__How to complete this task__:
What is needed is an exact copy of the line that contains "Snowflake's time-travel-enabled tables." and of all later lines to the end of the records below, with no other lines.

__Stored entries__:
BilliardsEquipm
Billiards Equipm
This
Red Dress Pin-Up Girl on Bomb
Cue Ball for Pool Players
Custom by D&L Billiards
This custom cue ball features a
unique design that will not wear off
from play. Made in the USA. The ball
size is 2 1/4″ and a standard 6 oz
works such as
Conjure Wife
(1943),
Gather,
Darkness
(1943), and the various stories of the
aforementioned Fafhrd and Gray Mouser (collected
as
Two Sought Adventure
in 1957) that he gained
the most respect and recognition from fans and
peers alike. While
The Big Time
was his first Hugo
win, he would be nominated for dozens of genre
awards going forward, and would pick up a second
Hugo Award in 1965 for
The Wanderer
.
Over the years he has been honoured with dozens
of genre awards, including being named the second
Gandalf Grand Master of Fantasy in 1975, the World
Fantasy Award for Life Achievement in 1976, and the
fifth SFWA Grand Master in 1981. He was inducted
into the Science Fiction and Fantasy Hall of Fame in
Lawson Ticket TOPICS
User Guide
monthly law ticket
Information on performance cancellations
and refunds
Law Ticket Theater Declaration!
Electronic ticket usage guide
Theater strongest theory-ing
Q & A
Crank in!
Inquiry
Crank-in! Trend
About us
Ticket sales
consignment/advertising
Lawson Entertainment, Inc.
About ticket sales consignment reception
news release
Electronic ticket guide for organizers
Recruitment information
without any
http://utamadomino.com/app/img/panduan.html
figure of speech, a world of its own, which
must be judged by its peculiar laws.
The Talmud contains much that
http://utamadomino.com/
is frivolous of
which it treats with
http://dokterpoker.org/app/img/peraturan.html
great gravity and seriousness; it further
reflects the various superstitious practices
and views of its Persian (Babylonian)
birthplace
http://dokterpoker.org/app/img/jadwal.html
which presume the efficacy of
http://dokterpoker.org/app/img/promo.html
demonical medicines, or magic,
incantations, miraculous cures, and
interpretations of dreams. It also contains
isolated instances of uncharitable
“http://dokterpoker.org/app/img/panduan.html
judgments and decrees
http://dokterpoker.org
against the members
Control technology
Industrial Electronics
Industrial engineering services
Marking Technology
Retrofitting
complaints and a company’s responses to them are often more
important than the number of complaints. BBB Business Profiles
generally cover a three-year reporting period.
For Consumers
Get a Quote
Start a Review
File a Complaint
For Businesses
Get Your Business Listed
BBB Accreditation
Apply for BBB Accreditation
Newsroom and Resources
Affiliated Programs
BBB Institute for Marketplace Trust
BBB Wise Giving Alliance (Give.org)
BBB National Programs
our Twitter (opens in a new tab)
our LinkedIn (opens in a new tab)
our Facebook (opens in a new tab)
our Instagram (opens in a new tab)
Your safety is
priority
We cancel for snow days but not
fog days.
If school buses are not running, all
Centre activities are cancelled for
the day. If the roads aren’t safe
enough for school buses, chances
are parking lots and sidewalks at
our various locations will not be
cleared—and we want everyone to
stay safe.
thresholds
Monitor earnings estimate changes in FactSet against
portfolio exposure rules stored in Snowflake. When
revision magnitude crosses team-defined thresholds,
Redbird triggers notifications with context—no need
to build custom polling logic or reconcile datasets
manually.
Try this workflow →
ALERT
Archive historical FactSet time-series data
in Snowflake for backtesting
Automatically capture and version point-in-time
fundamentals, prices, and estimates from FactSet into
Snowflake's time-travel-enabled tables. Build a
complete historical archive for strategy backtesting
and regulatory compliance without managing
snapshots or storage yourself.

__Answer for the task__:
Snowflake's time-travel-enabled tables. Build a
complete historical archive for strategy backtesting
and regulatory compliance without managing
snapshots or storage yourself.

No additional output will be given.